On what would have been Fitzgerald's 90th birthday, April 25, an all-star congregation of singers, musicians and fans gathered in Los Angeles to pay tribute to perhaps the most beloved of jazz singers, who died in 1996.

The result: "We Love Ella! A Tribute to the First Lady of Song," a 90-minute concert airing as part of PBS's Great Performances series.

Featured are co-hosts Natalie Cole and Quincy Jones (she sings, he doesn't); veteran vocalists Patti Austin and Nancy Wilson; and new voices such as Ledisi and Lizz Wright.
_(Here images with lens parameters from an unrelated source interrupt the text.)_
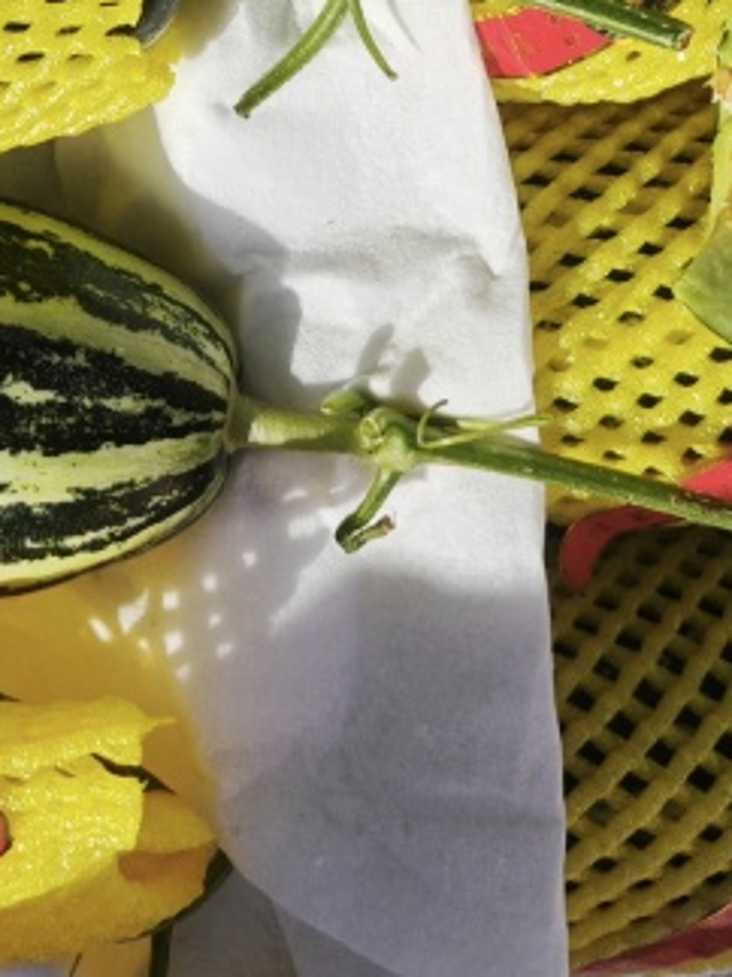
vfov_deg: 22.8
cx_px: 133
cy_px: -307
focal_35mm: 76
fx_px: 2144
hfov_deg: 19.2
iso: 50
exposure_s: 1/3349
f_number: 1.8
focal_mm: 5.43
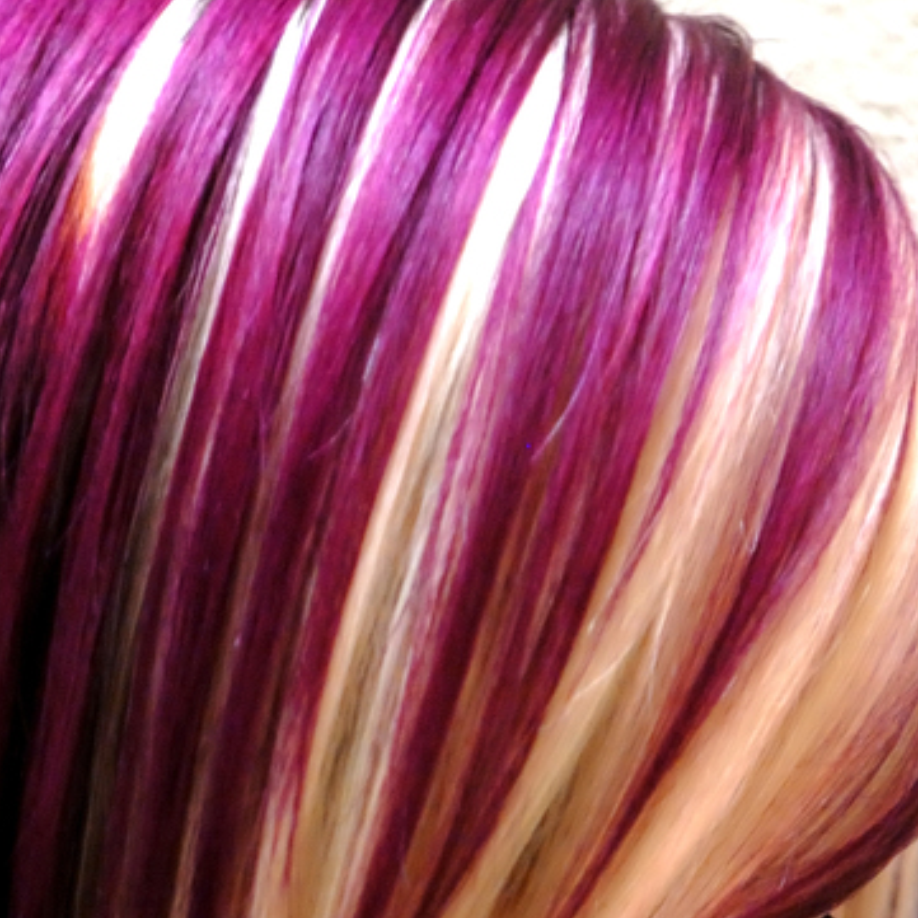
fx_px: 17766
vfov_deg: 3.0
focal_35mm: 592
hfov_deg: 3.0
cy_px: 1152
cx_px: 252
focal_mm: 175
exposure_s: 1/40
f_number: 2.8
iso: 400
There also are a few unusual guests, including Stevie Wonder, who performs an appropriately joyful rendition of the 1956 standard "Too Close for Comfort," at one point letting his harmonica "scat" a cavalcade of notes with an effortlessness reminiscent of Fitzgerald.

Cole, who grew up knowing Fitzgerald, opens the program with a spry reading of "A Tisket, a Tasket," the nursery-rhyme-turned-hit that launched Fitzgerald's career in 1938.

Cole later offers an elegant rendering of the melodically circuitous "Midnight Sun," and she closes the tribute in a rousing duet with Austin on "You'll Have to Swing It (Mr. Paganini)."

The program's intent is to honor Fitzgerald's legacy by covering her signature songs - and for the most part, it works. Austin teams up with Take 6 on a "How High the Moon" that moves from low key to vocal spree in just a few bars, while the vocal sextet serves up an a cappella medley of "Justin Time" and "As Time Goes By."

But "We Love Ella's" most compelling moments belong to Fitzgerald herself, who's featured in rarely seen film clips and in the gimmicky but effective marriage of a previously unheard 1975 recording of "Cry Me a River" with a new orchestration smartly rendered by the USC Thornton Symphony and Jazz Orchestra.

"Was that beautiful or what?" Cole asks.